Earlier yesterday, Alabama Gov Bob Riley issued a temporary stay postponing the execution of another condemned killer so the state could review its method of lethal injection.

A Supreme Court stay issued late yesterday in the Texas case will give attorneys time to file a brief with the nation's highest court.

''We're relieved,'' said Morris Moon, a Houston attorney with the nonprofit Texas Defender Service. ''We're pleased it won't be business as usual in Texas.'' Last-minute appeals by attorneys for Carlton Turner, 28, to get a stay based on the pending Supreme Court review were rejected earlier in the day by two Texas courts.

A trial court judge in Dallas County first rejected lawyer's request to withdraw Turner's execution order. The Texas Court of Criminal Appeals voted 5-4 not to stop the execution. The case then went to the Supreme Court.

Turner, 28, was scheduled to become the 27th person put to death this year in Texas, which leads the United States with 405 executions since the Supreme Court lifted a national ban on capital punishment in 1976.

The Supreme Court said on Tuesday it would review an appeal from two Kentucky death row inmates who argue that the three-drug mixture used in lethal injections violates a constitutional ban on cruel and unusual punishment.

Later that day, Michael Richard was executed by injection at the same Huntsville, Texas, prison where Turner was scheduled to die.

The Kentucky appeal, which could limit or condone current forms of execution, will be one of the most closely watched of the Supreme Court's upcoming term beginning October 1.

The federal government and all but one of the 38 US states with the death penalty use lethal injection for executions.

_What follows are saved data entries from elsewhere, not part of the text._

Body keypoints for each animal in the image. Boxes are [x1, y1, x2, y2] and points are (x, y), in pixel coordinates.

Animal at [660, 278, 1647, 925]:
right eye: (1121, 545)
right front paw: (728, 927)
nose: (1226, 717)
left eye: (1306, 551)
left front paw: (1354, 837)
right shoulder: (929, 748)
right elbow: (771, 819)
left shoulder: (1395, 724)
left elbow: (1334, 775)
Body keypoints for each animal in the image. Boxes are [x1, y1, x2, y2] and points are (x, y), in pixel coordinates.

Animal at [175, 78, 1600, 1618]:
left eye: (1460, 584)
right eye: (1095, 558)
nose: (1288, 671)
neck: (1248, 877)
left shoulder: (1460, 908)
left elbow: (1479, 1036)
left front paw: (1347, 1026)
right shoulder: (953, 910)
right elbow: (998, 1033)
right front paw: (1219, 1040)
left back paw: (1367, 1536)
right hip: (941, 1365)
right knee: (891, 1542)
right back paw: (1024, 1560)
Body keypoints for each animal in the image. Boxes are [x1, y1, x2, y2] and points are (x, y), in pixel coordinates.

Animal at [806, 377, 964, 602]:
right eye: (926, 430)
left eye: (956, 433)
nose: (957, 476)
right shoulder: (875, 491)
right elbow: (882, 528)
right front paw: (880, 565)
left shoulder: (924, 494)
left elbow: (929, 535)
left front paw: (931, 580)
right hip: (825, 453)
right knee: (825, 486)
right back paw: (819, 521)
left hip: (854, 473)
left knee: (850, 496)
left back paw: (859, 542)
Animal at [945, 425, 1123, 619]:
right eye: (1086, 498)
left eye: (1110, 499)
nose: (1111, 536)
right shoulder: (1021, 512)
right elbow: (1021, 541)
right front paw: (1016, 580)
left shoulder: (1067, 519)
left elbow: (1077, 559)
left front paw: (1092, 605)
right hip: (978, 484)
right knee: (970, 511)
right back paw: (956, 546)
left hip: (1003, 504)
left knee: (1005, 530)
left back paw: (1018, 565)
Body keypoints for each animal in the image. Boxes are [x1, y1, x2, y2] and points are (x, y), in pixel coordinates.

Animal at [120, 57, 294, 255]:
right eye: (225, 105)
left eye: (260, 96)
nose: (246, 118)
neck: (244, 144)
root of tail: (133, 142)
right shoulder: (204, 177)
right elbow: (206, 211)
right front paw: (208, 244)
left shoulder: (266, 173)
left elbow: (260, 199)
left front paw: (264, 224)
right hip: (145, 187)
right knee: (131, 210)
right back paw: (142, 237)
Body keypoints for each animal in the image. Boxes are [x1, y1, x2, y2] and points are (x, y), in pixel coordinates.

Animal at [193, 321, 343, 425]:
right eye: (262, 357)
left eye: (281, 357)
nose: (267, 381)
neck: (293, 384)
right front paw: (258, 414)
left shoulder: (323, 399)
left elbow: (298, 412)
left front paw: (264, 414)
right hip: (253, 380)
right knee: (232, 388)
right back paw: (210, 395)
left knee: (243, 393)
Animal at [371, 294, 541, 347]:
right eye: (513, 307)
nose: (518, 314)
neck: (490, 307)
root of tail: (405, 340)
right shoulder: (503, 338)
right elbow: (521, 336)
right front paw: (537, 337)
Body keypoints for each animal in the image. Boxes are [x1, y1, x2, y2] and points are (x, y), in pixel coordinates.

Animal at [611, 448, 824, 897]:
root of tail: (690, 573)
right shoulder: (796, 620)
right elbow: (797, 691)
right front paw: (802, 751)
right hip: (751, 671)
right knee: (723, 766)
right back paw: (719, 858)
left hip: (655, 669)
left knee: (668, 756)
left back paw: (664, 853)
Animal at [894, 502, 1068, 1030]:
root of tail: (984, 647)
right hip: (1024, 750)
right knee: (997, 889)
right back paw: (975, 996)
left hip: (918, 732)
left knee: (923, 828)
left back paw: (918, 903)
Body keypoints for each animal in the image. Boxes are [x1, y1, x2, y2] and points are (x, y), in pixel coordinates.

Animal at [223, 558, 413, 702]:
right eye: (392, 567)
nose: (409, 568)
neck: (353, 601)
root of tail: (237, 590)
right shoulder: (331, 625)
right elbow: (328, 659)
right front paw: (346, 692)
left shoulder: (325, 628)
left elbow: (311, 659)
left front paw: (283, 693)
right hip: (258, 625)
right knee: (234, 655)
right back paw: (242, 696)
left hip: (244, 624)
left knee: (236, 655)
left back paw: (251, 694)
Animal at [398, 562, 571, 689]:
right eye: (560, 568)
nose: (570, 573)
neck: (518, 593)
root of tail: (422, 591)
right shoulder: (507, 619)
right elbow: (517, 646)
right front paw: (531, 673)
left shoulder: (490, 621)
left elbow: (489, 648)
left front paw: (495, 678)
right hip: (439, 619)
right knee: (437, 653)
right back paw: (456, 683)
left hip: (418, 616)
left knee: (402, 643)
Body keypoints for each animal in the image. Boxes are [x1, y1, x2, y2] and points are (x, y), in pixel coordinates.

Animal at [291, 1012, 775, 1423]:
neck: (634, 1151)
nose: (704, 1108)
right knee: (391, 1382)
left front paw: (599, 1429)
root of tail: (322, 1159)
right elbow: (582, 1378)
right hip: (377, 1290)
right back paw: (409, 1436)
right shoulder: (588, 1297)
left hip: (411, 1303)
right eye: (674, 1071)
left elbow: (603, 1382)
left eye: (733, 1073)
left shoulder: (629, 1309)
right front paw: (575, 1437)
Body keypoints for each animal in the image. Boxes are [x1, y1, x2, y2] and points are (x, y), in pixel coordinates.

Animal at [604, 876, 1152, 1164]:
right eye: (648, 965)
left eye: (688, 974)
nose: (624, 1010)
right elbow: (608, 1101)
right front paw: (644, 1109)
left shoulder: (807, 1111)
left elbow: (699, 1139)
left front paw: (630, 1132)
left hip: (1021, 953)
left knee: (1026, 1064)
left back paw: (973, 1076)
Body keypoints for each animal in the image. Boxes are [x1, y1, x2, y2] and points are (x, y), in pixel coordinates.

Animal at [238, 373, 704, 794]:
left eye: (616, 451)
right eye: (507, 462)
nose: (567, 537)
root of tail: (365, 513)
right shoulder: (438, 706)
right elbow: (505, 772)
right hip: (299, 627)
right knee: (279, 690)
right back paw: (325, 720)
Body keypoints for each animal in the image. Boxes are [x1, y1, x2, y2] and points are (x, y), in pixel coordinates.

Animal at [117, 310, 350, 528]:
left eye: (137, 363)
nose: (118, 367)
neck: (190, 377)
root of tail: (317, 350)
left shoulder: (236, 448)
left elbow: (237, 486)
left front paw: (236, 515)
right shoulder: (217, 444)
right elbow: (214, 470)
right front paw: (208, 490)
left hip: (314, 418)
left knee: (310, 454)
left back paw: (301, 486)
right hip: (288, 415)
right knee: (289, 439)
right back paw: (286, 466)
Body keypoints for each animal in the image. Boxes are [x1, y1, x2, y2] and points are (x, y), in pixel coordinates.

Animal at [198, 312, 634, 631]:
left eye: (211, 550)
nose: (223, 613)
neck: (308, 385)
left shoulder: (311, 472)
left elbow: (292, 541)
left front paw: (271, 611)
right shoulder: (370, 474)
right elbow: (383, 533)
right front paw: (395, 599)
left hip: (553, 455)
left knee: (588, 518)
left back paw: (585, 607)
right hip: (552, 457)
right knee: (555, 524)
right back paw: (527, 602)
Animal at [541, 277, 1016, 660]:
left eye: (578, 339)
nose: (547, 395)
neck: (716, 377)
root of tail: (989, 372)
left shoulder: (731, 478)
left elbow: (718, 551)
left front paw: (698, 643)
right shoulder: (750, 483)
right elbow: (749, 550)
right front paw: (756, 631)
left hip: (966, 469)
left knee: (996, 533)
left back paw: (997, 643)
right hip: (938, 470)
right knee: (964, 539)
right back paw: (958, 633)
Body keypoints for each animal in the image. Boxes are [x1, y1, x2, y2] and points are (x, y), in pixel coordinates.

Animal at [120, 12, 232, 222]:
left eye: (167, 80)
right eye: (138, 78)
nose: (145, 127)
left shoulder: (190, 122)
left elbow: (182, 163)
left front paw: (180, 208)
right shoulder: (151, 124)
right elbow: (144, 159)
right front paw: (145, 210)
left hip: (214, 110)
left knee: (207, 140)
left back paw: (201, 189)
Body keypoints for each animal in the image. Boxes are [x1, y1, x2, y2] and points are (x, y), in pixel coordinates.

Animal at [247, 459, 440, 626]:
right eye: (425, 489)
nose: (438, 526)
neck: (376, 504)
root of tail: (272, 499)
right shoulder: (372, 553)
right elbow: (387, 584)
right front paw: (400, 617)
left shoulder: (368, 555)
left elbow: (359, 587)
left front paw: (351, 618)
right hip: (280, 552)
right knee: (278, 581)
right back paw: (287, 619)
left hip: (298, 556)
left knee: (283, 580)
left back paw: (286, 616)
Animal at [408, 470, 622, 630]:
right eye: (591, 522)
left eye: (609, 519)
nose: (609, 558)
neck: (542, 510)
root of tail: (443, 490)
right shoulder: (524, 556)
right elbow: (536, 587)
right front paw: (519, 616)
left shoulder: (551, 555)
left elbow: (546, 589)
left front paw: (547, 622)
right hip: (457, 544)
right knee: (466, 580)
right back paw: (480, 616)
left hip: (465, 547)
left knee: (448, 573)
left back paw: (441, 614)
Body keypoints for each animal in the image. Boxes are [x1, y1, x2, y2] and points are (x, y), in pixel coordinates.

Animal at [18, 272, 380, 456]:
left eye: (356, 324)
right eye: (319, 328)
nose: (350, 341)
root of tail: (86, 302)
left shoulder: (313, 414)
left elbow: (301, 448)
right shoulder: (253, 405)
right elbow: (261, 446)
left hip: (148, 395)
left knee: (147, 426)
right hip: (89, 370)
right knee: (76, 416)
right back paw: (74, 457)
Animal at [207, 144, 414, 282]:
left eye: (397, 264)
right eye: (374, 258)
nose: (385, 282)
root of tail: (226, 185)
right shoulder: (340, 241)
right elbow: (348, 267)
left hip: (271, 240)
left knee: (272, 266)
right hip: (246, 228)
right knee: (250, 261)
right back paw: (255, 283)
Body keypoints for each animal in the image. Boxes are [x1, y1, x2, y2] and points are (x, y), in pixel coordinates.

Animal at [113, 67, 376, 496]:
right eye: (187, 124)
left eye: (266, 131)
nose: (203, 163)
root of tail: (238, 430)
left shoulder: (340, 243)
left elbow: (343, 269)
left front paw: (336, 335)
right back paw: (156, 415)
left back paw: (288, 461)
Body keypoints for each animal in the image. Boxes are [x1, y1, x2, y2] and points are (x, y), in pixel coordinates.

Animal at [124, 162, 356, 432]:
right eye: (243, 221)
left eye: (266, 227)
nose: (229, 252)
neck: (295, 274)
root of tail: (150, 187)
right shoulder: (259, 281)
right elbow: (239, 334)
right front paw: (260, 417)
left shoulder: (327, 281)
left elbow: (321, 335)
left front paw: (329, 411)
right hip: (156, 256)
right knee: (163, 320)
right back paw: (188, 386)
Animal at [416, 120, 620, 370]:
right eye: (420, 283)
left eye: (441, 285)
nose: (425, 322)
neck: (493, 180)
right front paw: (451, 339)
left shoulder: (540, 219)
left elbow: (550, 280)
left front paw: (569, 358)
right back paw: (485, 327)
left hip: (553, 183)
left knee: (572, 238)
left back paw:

The exception is Nebraska which requires electrocution.

Turner was condemned for shooting his adoptive parents, Carlton Turner Sr. and Tonya Turner, at their home in Irving, Texas, on August 8, 1998.

He dumped their bodies in the garage, took cash and jewelry and forged a check on their bank account, prosecutors said.

Texas, has two more executions scheduled this year and two in early 2008.